Extracted data entries:
+-------+

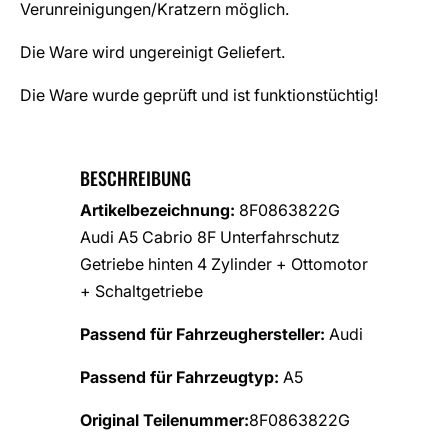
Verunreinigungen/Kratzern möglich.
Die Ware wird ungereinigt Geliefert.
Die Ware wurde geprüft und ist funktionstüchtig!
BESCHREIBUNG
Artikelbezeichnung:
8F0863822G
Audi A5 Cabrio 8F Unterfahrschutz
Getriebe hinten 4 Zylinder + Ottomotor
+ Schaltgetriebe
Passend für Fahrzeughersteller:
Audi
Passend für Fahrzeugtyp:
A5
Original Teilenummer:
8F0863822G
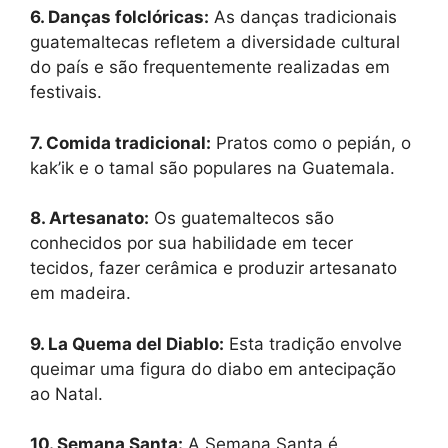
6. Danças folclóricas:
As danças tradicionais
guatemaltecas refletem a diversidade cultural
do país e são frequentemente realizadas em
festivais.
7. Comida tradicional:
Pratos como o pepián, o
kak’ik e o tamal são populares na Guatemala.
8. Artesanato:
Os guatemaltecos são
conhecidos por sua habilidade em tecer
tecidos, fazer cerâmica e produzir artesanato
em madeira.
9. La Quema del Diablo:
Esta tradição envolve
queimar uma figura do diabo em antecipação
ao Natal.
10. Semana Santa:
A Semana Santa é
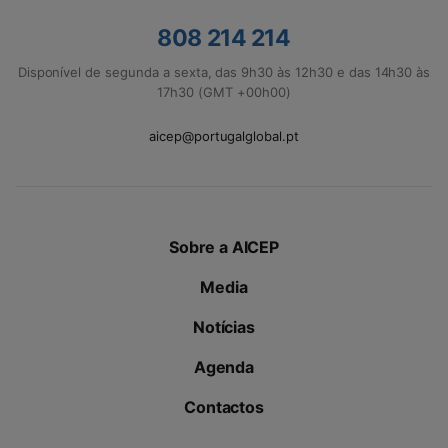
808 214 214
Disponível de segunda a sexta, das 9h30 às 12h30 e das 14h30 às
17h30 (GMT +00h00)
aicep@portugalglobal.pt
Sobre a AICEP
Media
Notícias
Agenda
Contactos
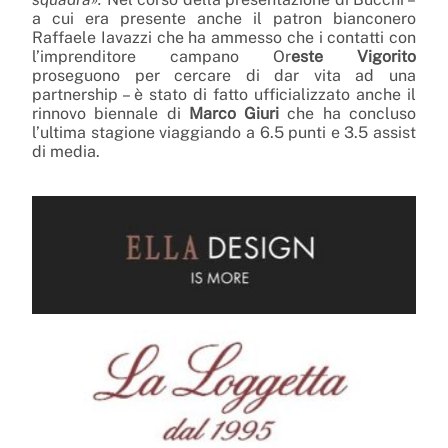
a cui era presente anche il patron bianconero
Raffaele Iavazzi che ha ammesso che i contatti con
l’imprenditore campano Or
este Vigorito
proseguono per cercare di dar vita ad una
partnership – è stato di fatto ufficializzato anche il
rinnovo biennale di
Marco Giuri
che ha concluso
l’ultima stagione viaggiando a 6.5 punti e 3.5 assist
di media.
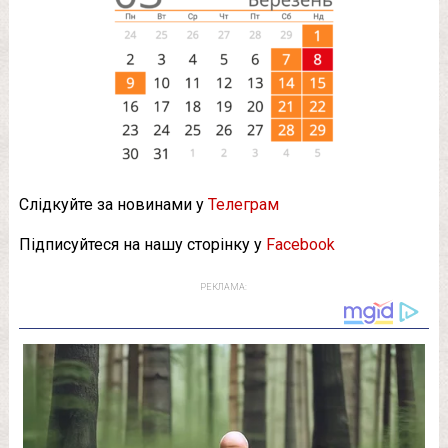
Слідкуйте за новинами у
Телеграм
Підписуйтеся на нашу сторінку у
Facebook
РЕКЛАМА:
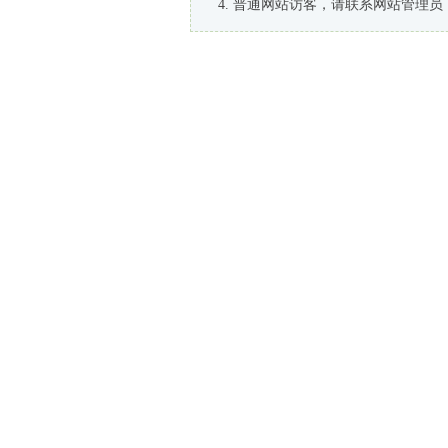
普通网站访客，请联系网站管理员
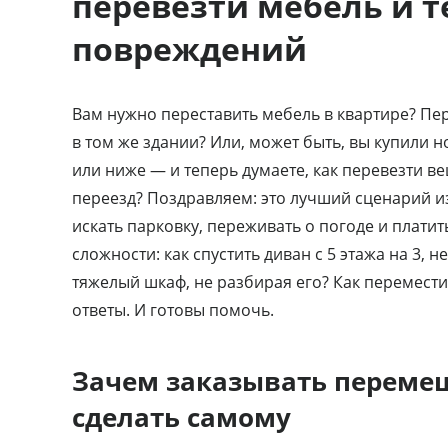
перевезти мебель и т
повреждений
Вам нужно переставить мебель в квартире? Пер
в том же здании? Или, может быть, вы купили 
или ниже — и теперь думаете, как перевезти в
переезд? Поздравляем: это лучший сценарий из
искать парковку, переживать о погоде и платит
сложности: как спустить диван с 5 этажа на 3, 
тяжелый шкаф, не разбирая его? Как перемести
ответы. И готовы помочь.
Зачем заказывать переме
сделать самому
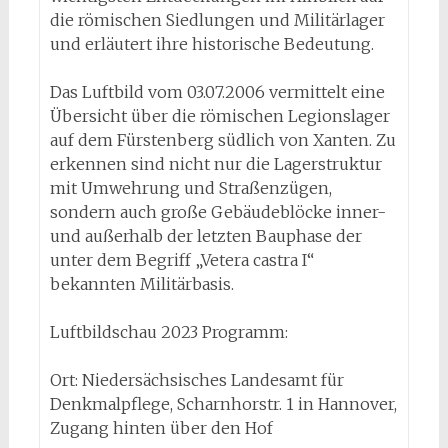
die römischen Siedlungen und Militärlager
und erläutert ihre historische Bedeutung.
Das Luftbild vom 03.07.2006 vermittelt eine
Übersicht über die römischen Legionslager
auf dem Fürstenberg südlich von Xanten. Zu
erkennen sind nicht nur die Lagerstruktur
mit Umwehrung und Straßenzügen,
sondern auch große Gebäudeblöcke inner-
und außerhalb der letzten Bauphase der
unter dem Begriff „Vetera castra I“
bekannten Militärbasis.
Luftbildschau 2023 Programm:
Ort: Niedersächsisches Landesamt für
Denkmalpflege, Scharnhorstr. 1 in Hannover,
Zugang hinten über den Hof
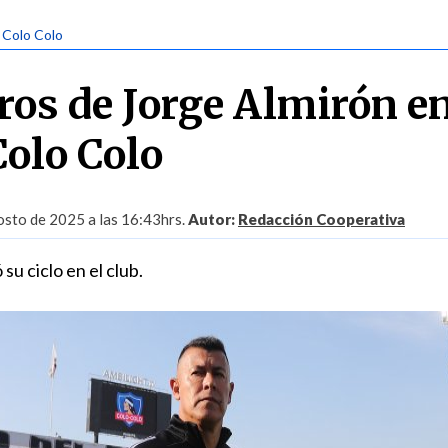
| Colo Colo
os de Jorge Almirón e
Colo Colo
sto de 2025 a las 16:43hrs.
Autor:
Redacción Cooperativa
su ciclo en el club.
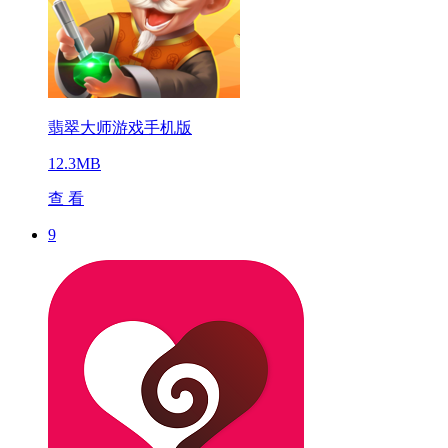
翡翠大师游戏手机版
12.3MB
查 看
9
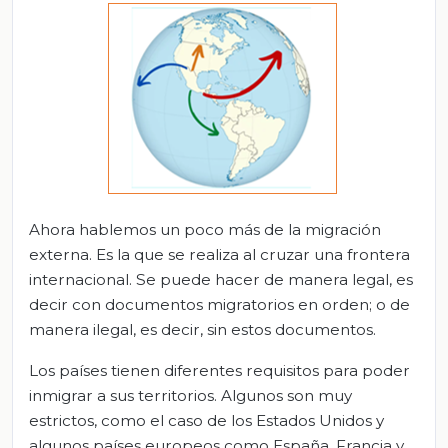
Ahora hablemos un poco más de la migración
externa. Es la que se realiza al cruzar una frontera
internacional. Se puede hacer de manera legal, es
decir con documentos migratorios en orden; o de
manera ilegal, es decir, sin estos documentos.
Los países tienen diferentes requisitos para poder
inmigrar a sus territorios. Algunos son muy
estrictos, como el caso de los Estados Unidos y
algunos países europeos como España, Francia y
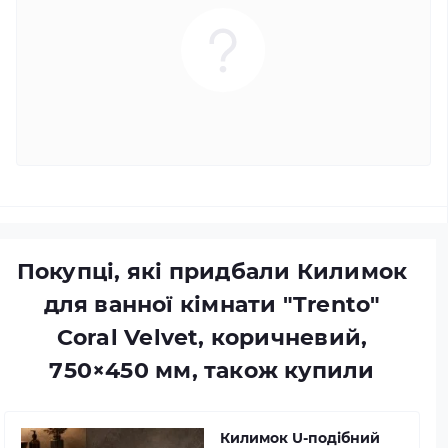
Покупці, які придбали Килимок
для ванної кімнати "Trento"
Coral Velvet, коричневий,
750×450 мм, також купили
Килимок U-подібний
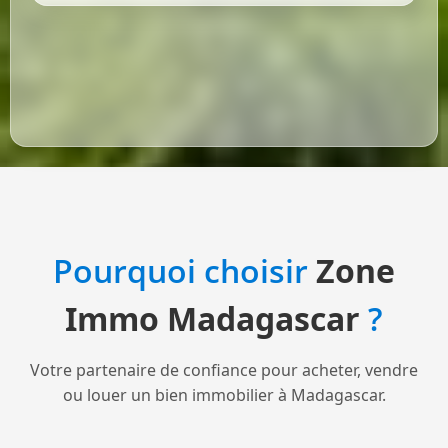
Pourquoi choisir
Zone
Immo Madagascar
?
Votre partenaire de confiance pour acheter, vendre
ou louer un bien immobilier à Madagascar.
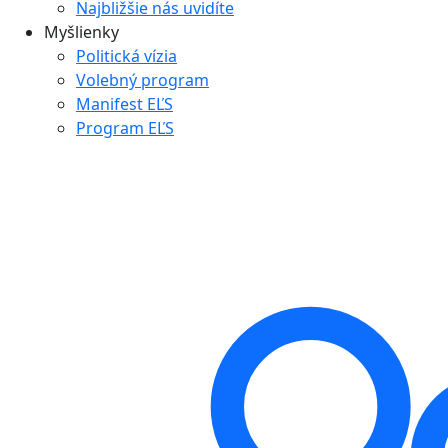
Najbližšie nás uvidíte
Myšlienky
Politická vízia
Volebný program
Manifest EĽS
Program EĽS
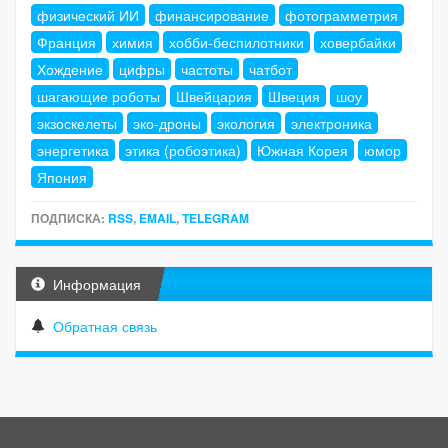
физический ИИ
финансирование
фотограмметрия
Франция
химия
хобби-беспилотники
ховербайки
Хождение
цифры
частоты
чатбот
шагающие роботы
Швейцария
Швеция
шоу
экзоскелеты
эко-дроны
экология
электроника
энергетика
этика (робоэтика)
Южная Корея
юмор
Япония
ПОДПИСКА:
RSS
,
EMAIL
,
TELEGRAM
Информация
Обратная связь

+-------+

WHAT IS EXPECTED: Copy word for word only the lines above from the one with "tecidos, fazer cerâmica e produzir artesanato" through the one with "inmigrar a sus territorios. Algunos son muy". Leave pictures out.

FINISHED TASK:
tecidos, fazer cerâmica e produzir artesanato
em madeira.
9. La Quema del Diablo:
Esta tradição envolve
queimar uma figura do diabo em antecipação
ao Natal.
10. Semana Santa:
A Semana Santa é
808 214 214
Disponível de segunda a sexta, das 9h30 às 12h30 e das 14h30 às
17h30 (GMT +00h00)
aicep@portugalglobal.pt
Sobre a AICEP
Media
Notícias
Agenda
Contactos
a cui era presente anche il patron bianconero
Raffaele Iavazzi che ha ammesso che i contatti con
l’imprenditore campano Or
este Vigorito
proseguono per cercare di dar vita ad una
partnership – è stato di fatto ufficializzato anche il
rinnovo biennale di
Marco Giuri
che ha concluso
l’ultima stagione viaggiando a 6.5 punti e 3.5 assist
di media.
Слідкуйте за новинами у
Телеграм
Підписуйтеся на нашу сторінку у
Facebook
РЕКЛАМА:
普通网站访客，请联系网站管理员
перевезти мебель и т
повреждений
Вам нужно переставить мебель в квартире? Пер
в том же здании? Или, может быть, вы купили 
или ниже — и теперь думаете, как перевезти в
переезд? Поздравляем: это лучший сценарий из
искать парковку, переживать о погоде и платит
сложности: как спустить диван с 5 этажа на 3, 
тяжелый шкаф, не разбирая его? Как перемести
ответы. И готовы помочь.
Зачем заказывать переме
сделать самому
die römischen Siedlungen und Militärlager
und erläutert ihre historische Bedeutung.
Das Luftbild vom 03.07.2006 vermittelt eine
Übersicht über die römischen Legionslager
auf dem Fürstenberg südlich von Xanten. Zu
erkennen sind nicht nur die Lagerstruktur
mit Umwehrung und Straßenzügen,
sondern auch große Gebäudeblöcke inner-
und außerhalb der letzten Bauphase der
unter dem Begriff „Vetera castra I“
bekannten Militärbasis.
Luftbildschau 2023 Programm:
Ort: Niedersächsisches Landesamt für
Denkmalpflege, Scharnhorstr. 1 in Hannover,
Zugang hinten über den Hof
| Colo Colo
os de Jorge Almirón e
Colo Colo
sto de 2025 a las 16:43hrs.
Autor:
Redacción Cooperativa
su ciclo en el club.
翡翠大师游戏手机版
12.3MB
查 看
9
Ahora hablemos un poco más de la migración
externa. Es la que se realiza al cruzar una frontera
internacional. Se puede hacer de manera legal, es
decir con documentos migratorios en orden; o de
manera ilegal, es decir, sin estos documentos.
Los países tienen diferentes requisitos para poder
inmigrar a sus territorios. Algunos son muy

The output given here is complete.